13

"Buna karşı dört şahit getirmeli değil miydiler? Mademki onlar şahitleri getiremediler, o halde onlar Allah indinde yalancıların da kendileridir"

Ayetinin ifade ettiği husus olup, bu da yasaklar nevinden olanıdır. Buna göre mana, "Onlar konuştukları o şeye dair, Âişe'ye attıkları o şeyi bizzat gördüklerine şehâdet edecek olan dört şahit getirmeli değil miydiler? "Madem ki onlar şahitleri getiremediler" yani, söylediklerine dair bir delil ikame edemediklerine göre, "O halde onlar Allah indinde" yani O'nun hükmüne göre, "yalancıların ta kendileridir" demektir.

İmdi eğer: "Onlar böylesi şahitleri getirmediklerinde, onların yalancı oldukları düşünülebileceği gibi, doğru olabilecekleri de düşünülemez miydi? Öyleyse niçin, Cenâb-ı Hak onların, kesinlikle yalancı olduğuna hükmetmiştir?" denilirse, buna şu iki bakımdan cevap verilebilir:

a) Bu ifadeyle, sadece Hazret-i Âişe'ye iftira edenler kastedilmiştir ki, bunlar Allah indinde yalancıdırlar.

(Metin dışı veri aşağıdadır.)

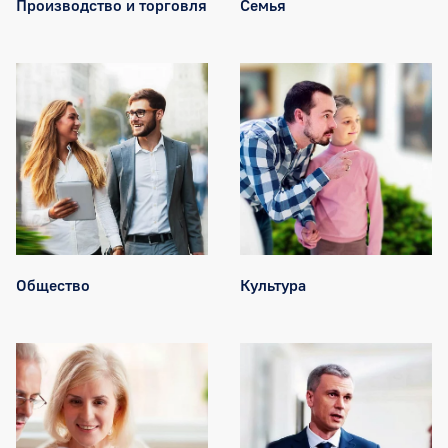
Производство и торговля
Семья
Общество
Культура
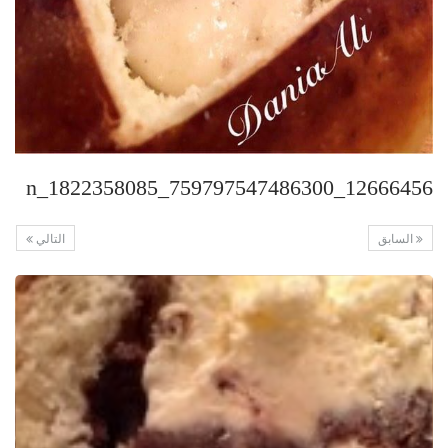
12666456_759797547486300_1822358085_n
السابق
التالي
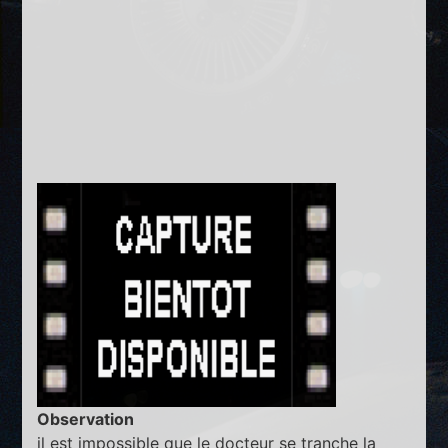
Observation
il est impossible que le docteur se tranche la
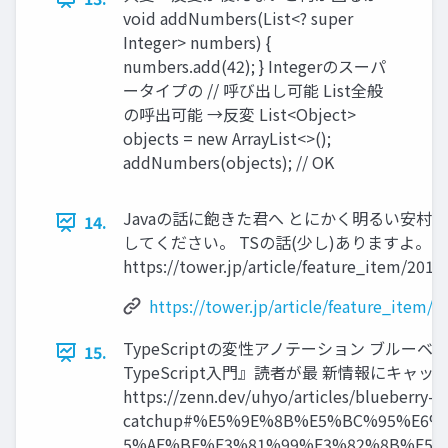
void addNumbers(List<? super
Integer> numbers) {
numbers.add(42); } Integerのスーパ
ータイプの // 呼び出し可能 List全般
の呼出可能 →反変 List<Object>
objects = new ArrayList<>();
addNumbers(objects); // OK
Javaの話に飽きた君へ とにかく明るい安村さ
14.
してください。 TSの話(少し)ありますよ。
https://tower.jp/article/feature_item/2015
https://tower.jp/article/feature_item/
TypeScriptの変性アノテーション ブルーベリ
15.
TypeScript入門』読者が最 新情報にキャ
https://zenn.dev/uhyo/articles/blueberry-b
catchup#%E5%9E%8B%E5%BC%95%E6
5%AF%BE%E3%81%99%E3%82%8B%E5%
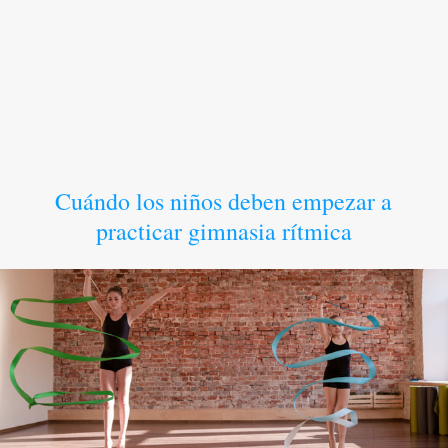
Cuándo los niños deben empezar a
practicar gimnasia rítmica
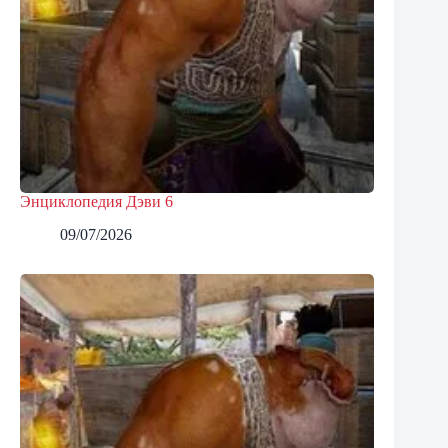
Энциклопедия Дэви 6
09/07/2026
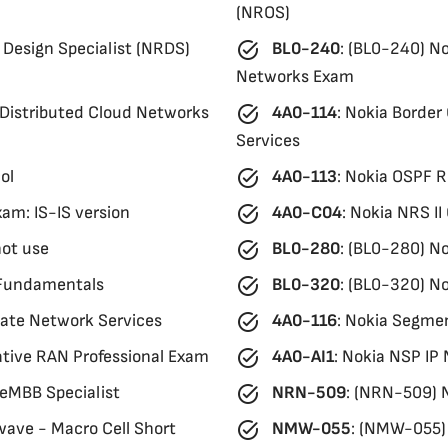
(NROS)
task_alt
Design Specialist (NRDS)
BL0-240
:
(BL0-240) No
Networks Exam
task_alt
 Distributed Cloud Networks
4A0-114
:
Nokia Border
Services
task_alt
ol
4A0-113
:
Nokia OSPF R
task_alt
am: IS-IS version
4A0-C04
:
Nokia NRS II
task_alt
ot use
BL0-280
:
(BL0-280) No
task_alt
 Fundamentals
BL0-320
:
(BL0-320) No
task_alt
vate Network Services
4A0-116
:
Nokia Segmen
task_alt
tive RAN Professional Exam
4A0-AI1
:
Nokia NSP IP 
task_alt
eMBB Specialist
NRN-509
:
(NRN-509) N
task_alt
ave - Macro Cell Short
NMW-055
:
(NMW-055)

b) Bununla, "Onlar Allah katında, yalancılar hükmündedir... Çünkü yalan söyleyenin yalandan men edilmesi gerekir. İftira eden de, o şahitleri getiremezse, onun da men edilmesi gerekir. Binâenaleyh, iftira edenin durumu, men edilme konusunda yalan söyleyenin durumu gibi olunca, hiç şüphesiz iftira eden kimseye de, mecazen yalancı denilmiştir" manası kastedilmiştir.